We hear much of special interest groups. Our concern must be for a special interest
group that has been too long neglected. It knows no sectional boundaries or ethnic
and racial divisions, and it crosses political party lines. It is made up of
men and women who raise our food, patrol our streets, man our mines and our factories,
teach our children, keep our homes, and heal us when we are sick—professionals,
industrialists, shopkeepers, clerks, cabbies, and truckdrivers. They are, in
short, "We the people," this breed called Americans....
We are a nation that has a government—not the other way around. And this
makes us special among the nations of the Earth. Our Government has no power
except that granted it by the people. It is time to check and reverse the growth
of government which shows signs of having grown beyond the consent of the governed.
It is my intention to curb the size and influence of the Federal establishment
and to demand recognition of the distinction between the powers granted to the
Federal Government and those reserved to the States or to the people. All of
us need to be reminded that the Federal Government did not create the States;
the States created the Federal Government....
If we look to the answer as to why, for so many years, we achieved so much, prospered
as no other people on Earth, it was because here, in this land, we unleashed
the energy and individual genius of man to a greater extent than has ever been
done before. Freedom and the dignity of the individual have been more available
and assured here than in any other place on Earth. The price for this freedom
at times has been high, but we have never been unwilling to pay that price....
Can we solve the problems confronting us? Well, the answer is an unequivocal
and emphatic "yes." To paraphrase Winston Churchill, I did not take
the oath I have just taken with the intention of presiding over the dissolution
of the world's strongest economy.
In the days ahead I will propose removing the roadblocks that have slowed our
economy and reduced productivity. Steps will be taken aimed at restoring the
balance between the various levels of government. Progress may be slow—measured
in inches and feet, not miles—but we will progress. Is it time to reawaken
this industrial giant, to get government back within its means, and to lighten
our punitive tax burden. And these will be our first priorities, and on these
principles, there will be no compromise.
On the eve of our struggle for independence a man who might have been one of
the greatest among the Founding Fathers, Dr. Joseph Warren, President of the
Massachusetts Congress, said to his fellow Americans, "Our country is in
danger, but not to be despaired of.... On you depend the fortunes of America.
You are to decide the important questions upon which rests the happiness and
the liberty of millions yet unborn. Act worthy of yourselves."
Well, I believe we, the Americans of today, are ready to act worthy of ourselves,
ready to do what must be done to ensure happiness and liberty for ourselves,
our children and our children's children.

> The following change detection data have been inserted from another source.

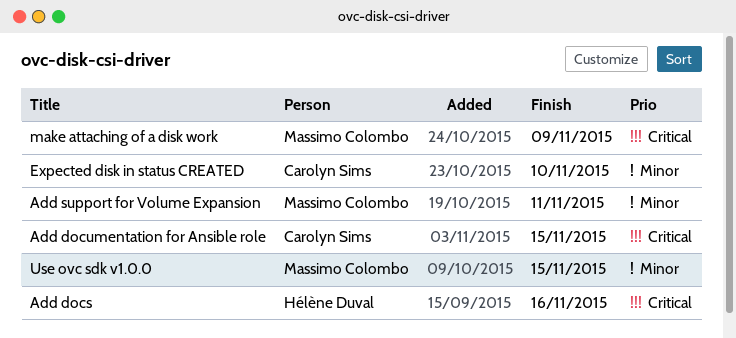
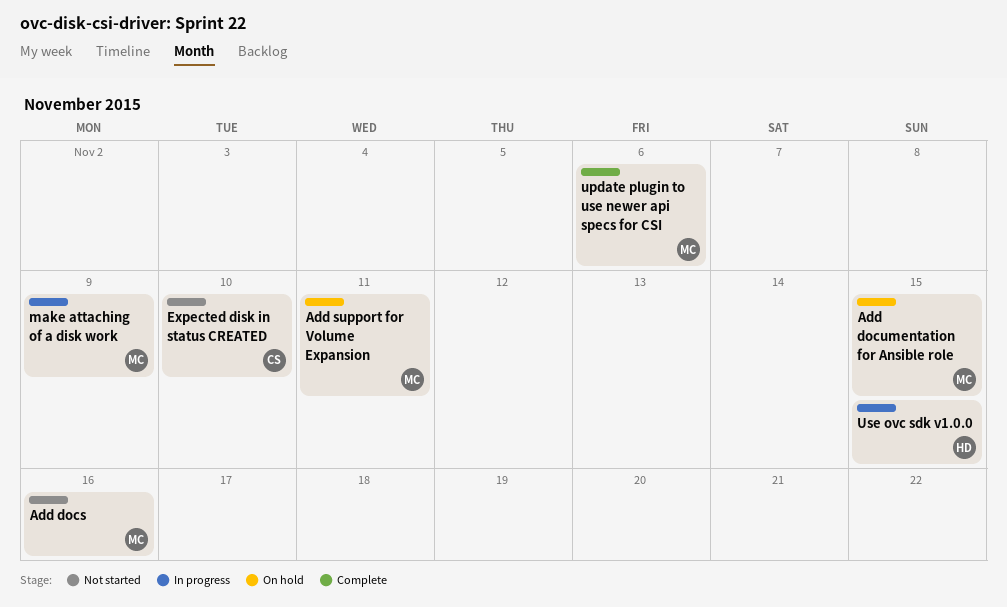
Add docs, owner: Hélène Duval -> Massimo Colombo
Add documentation for Ansible role, owner: Carolyn Sims -> Massimo Colombo
update plugin to use newer api specs for CSI: none -> present
Use ovc sdk v1.0.0, owner: Massimo Colombo -> Hélène Duval

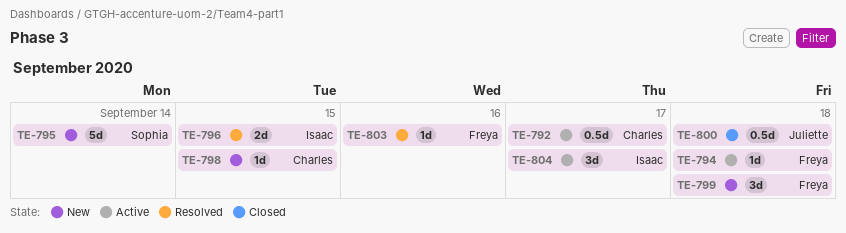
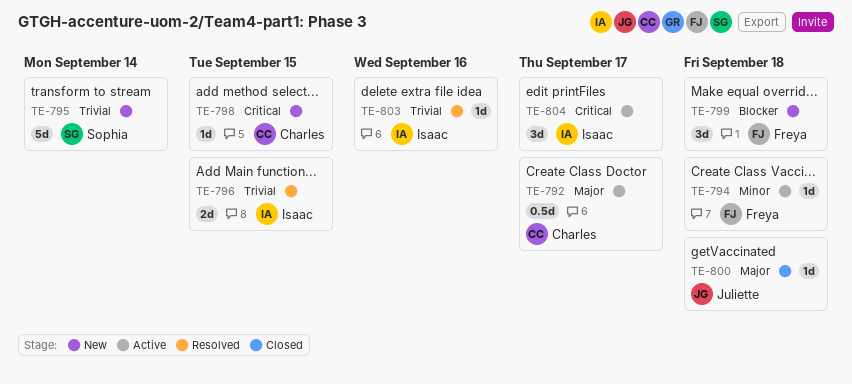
TE-800, estimate: 0.5d -> 1d
TE-803, owner: Freya -> Isaac

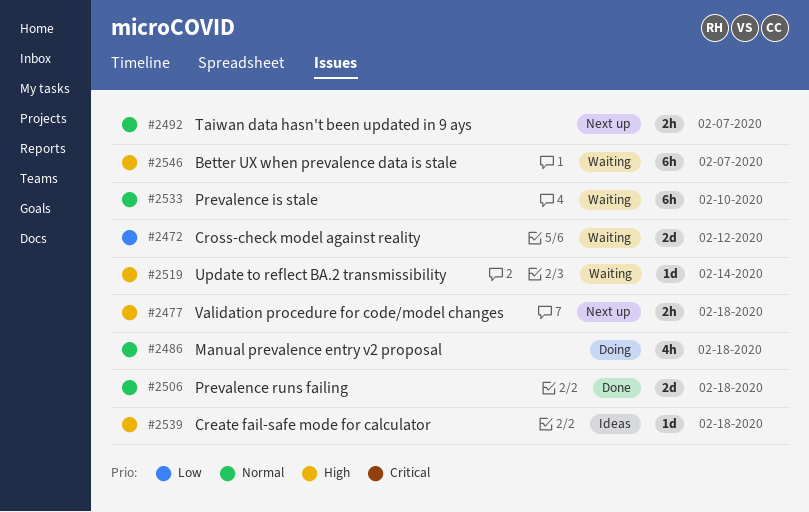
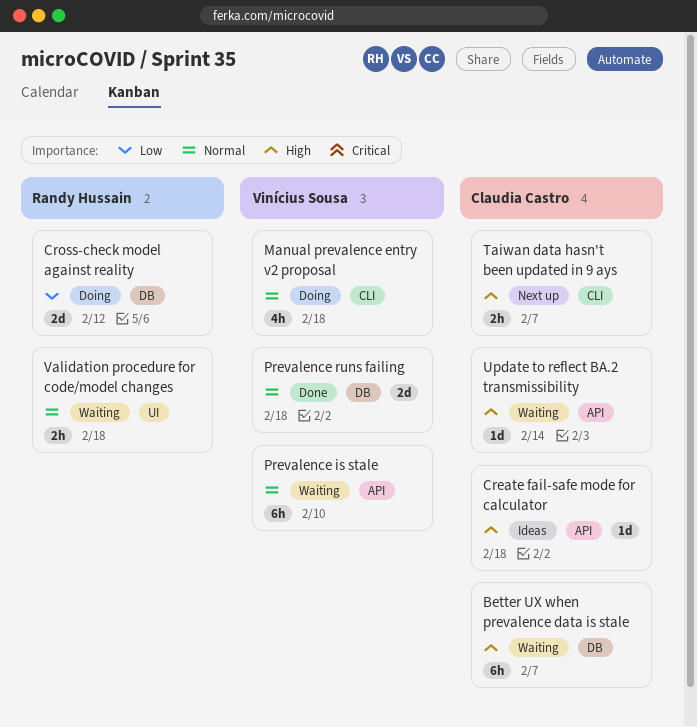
Cross-check model against reality, status: Waiting -> Doing
Taiwan data hasn't been updated in 9 ays, priority: Normal -> High
Validation procedure for code/model changes, status: Next up -> Waiting
Validation procedure for code/model changes, priority: High -> Normal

And as we renew ourselves here in our own land, we will be seen as having greater
strength throughout the world. We will again be the exemplar of freedom and a
beacon of hope for those who do not now have freedom....
As for the enemies of freedom, those who are potential adversaries, they will
be reminded that peace is the highest aspiration of the American people. We will
negotiate for it, sacrifice for it; we will not surrender for it—now or
ever....Above all, we must realize that no arsenal, or no weapon in the arsenals
of the world, is so formidable as the will and moral courage of free men and
women. It is a weapon our adversaries in today's world do not have. It is a weapon
that we as Americans do have. Let that be understood by those who practice terrorism
and prey upon their neighbors....
The crisis we are facing today...does require, however, our best effort, and our willingness to believe in ourselves and to believe in our capacity to perform great deeds; to believe that together, with God's help, we can and will resolve the problems which now confront us. And, after all, why shouldn't we believe that? We are Americans. God bless you, and thank you.